- WORK INSTRUCTION
Print the first line of the records below and every line after it, up to and including the line with "correndo para pegar as galinhas no quintal.". Print nothing else.

- DATA IN THIS EXERCISE
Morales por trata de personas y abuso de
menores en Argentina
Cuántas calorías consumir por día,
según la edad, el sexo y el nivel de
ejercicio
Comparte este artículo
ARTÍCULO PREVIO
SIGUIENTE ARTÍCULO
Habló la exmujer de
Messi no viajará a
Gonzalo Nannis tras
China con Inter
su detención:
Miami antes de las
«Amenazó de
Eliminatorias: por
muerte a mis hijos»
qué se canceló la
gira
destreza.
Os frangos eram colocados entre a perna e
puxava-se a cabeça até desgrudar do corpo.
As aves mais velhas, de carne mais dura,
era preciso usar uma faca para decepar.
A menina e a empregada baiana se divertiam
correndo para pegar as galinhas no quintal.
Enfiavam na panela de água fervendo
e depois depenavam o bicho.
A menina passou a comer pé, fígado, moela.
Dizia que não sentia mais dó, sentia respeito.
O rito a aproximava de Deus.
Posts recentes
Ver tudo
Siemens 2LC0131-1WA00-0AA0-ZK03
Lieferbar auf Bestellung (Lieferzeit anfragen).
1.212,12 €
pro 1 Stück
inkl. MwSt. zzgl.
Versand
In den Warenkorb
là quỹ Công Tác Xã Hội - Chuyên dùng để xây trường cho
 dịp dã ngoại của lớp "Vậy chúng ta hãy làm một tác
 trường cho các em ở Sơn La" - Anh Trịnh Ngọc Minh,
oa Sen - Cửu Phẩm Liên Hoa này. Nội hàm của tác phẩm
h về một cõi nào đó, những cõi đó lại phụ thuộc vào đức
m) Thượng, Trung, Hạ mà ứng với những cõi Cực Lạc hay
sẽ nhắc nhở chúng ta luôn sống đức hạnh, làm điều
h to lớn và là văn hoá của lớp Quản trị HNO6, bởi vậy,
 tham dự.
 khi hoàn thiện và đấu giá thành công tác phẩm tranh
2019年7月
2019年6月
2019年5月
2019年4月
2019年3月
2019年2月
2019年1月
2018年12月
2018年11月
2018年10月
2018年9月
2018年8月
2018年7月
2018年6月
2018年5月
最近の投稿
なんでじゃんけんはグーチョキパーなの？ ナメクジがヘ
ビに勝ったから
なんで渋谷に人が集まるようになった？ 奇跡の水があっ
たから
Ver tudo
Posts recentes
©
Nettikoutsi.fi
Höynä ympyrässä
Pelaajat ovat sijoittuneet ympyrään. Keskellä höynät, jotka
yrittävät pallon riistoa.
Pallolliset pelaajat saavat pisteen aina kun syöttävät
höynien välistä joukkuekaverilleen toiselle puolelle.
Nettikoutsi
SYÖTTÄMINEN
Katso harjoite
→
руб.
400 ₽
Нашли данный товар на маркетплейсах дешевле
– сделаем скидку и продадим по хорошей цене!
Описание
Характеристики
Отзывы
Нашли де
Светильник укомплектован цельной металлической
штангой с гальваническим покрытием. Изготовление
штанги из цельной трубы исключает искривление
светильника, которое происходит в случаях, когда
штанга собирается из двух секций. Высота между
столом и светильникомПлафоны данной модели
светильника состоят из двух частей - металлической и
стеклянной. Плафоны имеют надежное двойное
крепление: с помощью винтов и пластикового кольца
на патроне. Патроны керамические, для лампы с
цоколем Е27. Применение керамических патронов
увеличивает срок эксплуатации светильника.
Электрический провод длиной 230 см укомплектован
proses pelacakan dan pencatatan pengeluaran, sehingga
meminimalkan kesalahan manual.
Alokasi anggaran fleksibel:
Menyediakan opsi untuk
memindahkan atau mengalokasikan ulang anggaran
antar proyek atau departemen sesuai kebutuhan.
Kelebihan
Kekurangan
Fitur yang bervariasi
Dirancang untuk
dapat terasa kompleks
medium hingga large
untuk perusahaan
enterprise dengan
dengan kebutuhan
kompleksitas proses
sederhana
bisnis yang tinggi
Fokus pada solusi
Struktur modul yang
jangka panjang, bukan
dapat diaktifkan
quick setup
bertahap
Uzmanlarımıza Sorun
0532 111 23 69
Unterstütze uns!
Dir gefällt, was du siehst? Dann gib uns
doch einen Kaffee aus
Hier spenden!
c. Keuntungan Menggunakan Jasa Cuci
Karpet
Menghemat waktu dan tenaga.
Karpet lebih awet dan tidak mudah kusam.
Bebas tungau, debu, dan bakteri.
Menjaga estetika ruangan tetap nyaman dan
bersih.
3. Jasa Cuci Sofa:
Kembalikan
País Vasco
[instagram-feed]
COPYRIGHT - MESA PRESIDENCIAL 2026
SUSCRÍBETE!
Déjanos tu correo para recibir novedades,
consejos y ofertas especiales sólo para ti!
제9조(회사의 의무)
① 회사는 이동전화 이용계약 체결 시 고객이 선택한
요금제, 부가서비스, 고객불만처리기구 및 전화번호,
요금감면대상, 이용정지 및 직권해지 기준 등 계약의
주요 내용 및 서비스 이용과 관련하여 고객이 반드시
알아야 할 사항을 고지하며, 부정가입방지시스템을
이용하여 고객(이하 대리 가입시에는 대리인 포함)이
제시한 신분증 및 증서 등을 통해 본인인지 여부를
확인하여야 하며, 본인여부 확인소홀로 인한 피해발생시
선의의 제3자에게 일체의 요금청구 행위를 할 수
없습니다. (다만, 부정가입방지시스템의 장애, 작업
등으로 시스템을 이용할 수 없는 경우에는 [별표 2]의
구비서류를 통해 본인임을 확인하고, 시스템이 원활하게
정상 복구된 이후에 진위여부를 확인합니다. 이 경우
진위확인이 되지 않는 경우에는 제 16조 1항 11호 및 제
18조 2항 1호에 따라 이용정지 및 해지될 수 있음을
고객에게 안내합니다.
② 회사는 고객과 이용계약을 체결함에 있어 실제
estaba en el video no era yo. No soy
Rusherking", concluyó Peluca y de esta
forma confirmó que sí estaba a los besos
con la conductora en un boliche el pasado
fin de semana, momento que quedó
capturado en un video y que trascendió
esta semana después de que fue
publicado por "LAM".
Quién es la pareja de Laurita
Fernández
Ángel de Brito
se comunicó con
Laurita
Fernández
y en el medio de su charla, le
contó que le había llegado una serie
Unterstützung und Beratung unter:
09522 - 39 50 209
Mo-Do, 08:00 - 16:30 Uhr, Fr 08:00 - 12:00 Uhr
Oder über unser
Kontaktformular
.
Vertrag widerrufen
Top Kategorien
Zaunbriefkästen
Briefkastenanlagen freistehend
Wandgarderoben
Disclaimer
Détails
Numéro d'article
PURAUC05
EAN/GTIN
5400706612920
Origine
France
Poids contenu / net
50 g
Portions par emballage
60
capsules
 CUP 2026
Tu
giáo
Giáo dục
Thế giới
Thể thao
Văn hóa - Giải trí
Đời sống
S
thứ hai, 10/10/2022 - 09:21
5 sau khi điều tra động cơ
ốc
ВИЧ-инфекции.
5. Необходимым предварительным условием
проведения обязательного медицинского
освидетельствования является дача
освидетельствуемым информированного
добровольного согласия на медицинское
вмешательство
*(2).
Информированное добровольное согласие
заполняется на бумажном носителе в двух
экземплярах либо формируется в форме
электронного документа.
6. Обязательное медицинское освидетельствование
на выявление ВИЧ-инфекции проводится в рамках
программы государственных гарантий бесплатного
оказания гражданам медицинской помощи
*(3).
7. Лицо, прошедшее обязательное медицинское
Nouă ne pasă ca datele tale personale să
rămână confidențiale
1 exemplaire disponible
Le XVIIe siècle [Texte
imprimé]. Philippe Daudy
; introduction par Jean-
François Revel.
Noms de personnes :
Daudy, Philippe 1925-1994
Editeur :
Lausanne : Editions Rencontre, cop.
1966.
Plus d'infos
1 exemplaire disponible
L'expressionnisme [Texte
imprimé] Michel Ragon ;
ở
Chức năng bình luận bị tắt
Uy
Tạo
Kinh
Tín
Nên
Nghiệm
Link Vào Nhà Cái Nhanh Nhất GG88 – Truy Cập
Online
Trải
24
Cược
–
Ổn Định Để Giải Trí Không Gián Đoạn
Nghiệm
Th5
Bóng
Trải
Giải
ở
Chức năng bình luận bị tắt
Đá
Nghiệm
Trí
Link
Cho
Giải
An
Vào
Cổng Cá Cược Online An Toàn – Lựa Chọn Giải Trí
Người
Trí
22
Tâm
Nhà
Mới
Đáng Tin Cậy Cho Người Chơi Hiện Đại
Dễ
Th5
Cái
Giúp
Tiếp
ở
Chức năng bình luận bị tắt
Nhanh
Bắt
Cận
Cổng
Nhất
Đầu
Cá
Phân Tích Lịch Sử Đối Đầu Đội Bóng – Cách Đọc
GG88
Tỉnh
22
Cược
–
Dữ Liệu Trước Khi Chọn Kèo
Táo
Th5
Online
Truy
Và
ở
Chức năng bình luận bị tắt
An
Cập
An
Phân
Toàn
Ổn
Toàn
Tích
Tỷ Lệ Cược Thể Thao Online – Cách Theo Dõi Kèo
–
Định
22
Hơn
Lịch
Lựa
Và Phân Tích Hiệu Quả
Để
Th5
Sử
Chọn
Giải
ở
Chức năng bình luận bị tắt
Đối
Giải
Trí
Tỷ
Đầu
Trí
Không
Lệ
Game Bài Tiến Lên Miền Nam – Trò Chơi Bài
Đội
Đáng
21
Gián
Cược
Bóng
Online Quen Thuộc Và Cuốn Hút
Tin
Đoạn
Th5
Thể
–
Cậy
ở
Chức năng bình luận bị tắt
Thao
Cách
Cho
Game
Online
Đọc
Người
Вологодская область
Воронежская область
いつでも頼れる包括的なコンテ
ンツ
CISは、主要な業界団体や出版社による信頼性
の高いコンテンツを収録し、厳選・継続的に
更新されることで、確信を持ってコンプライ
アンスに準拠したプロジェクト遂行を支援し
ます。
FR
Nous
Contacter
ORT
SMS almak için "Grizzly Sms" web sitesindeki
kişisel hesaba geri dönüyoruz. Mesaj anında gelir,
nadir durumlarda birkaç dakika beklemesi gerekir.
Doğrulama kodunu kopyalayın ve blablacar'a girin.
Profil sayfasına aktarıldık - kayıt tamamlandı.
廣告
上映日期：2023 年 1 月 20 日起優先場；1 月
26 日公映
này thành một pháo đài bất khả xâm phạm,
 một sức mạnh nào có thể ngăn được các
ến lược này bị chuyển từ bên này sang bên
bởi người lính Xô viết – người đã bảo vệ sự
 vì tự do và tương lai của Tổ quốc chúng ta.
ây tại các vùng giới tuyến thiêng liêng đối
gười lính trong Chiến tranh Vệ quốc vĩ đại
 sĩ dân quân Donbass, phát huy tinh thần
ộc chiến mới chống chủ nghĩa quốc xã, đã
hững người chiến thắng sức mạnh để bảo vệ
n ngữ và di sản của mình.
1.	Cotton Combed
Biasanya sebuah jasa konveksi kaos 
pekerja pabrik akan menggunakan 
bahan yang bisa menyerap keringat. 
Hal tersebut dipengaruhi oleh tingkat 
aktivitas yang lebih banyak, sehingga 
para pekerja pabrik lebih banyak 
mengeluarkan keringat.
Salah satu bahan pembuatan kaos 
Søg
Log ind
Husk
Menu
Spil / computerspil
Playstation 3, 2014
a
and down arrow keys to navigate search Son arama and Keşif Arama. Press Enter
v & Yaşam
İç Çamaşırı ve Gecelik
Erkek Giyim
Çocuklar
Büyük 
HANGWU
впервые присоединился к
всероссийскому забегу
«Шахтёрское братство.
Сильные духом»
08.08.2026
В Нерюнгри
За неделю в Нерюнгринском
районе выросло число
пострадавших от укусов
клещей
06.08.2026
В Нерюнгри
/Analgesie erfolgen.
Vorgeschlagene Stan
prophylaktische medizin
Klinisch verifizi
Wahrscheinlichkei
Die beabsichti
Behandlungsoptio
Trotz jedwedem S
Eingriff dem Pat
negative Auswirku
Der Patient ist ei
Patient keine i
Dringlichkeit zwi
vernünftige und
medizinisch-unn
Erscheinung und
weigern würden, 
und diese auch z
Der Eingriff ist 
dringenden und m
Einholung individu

- EXERCISE OUTPUT
Morales por trata de personas y abuso de
menores en Argentina
Cuántas calorías consumir por día,
según la edad, el sexo y el nivel de
ejercicio
Comparte este artículo
ARTÍCULO PREVIO
SIGUIENTE ARTÍCULO
Habló la exmujer de
Messi no viajará a
Gonzalo Nannis tras
China con Inter
su detención:
Miami antes de las
«Amenazó de
Eliminatorias: por
muerte a mis hijos»
qué se canceló la
gira
destreza.
Os frangos eram colocados entre a perna e
puxava-se a cabeça até desgrudar do corpo.
As aves mais velhas, de carne mais dura,
era preciso usar uma faca para decepar.
A menina e a empregada baiana se divertiam
correndo para pegar as galinhas no quintal.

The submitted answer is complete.